Marsha Mason is known as "The Goodbye Girl" because of all the live-in boyfriends who have said ta-ta to her in the past few years. A former Broadway chorus dancer, the divorced Mason lives in the Manhattan apartment of her latest lost love with her daughter Quinn Cummings. Enter arrogant actor Richard Dreyfuss, who has subleased the apartment from Mason's former boyfriend and moves in bag and baggage in the middle of the night. Dreyfuss and Mason spend the next few weeks getting in each other's way and fighting like cats and dogs. The wind is taken out of Dreyfuss' sails when he opens in a production of Richard III, which has been sabotaged by the director (Paul Benjamin), who insists that Dreyfuss portrays Richard as a hip-swinging homosexual. The play closes after one performance, and the once-overconfident Dreyfuss goes on a self-pitying drunken binge. Touched by his vulnerability, Mason begins falling in love with Dreyfuss despite her lousy track record with men. Richard Dreyfuss became the youngest ever "Best Actor" Oscar winner as a result of his performance.
The Goodbye Girl is a 1977 American romantic comedy-drama film. Directed by Herbert Ross, the film stars Richard Dreyfuss, Marsha Mason, Quinn Cummings, and Paul Benedict. The original screenplay by Neil Simon centers on an odd trio—a struggling actor who has sublet a Manhattan apartment from a friend, the current occupant (his friend's ex-girlfriend, who has just been abandoned) and her precocious young daughter.
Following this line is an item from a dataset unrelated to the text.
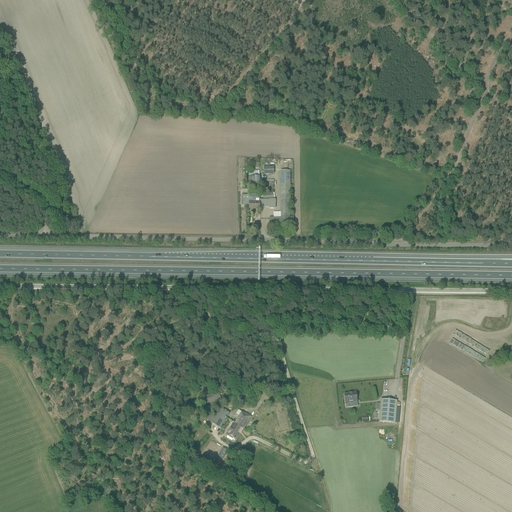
[(269,218),(269,222),(269,227),(294,226),(293,217),(290,217),(290,170),(280,170),(281,218),(269,218)]
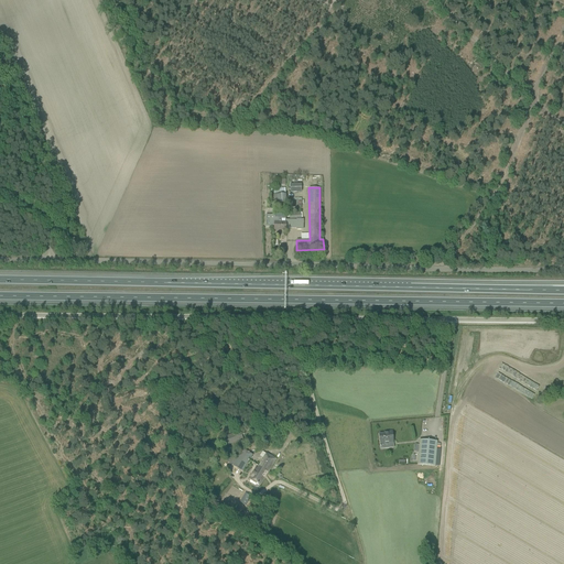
[(285,194),(271,195),(272,204),(286,204),(286,194),(285,194)]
Roger Ebert gave the film a mixed, though mostly favorable, review. He was unimpressed with Mason's performance and the character as written, calling it "hardly ever sympathetic." However, he praised Dreyfuss and cited his Richard III scenes as "the funniest in a movie since Mel Brooks staged Springtime for Hitler." Ebert criticized the beginning as "awkward at times and never quite involving," but "enjoyed its conclusion so much that we almost forgot our earlier reservations."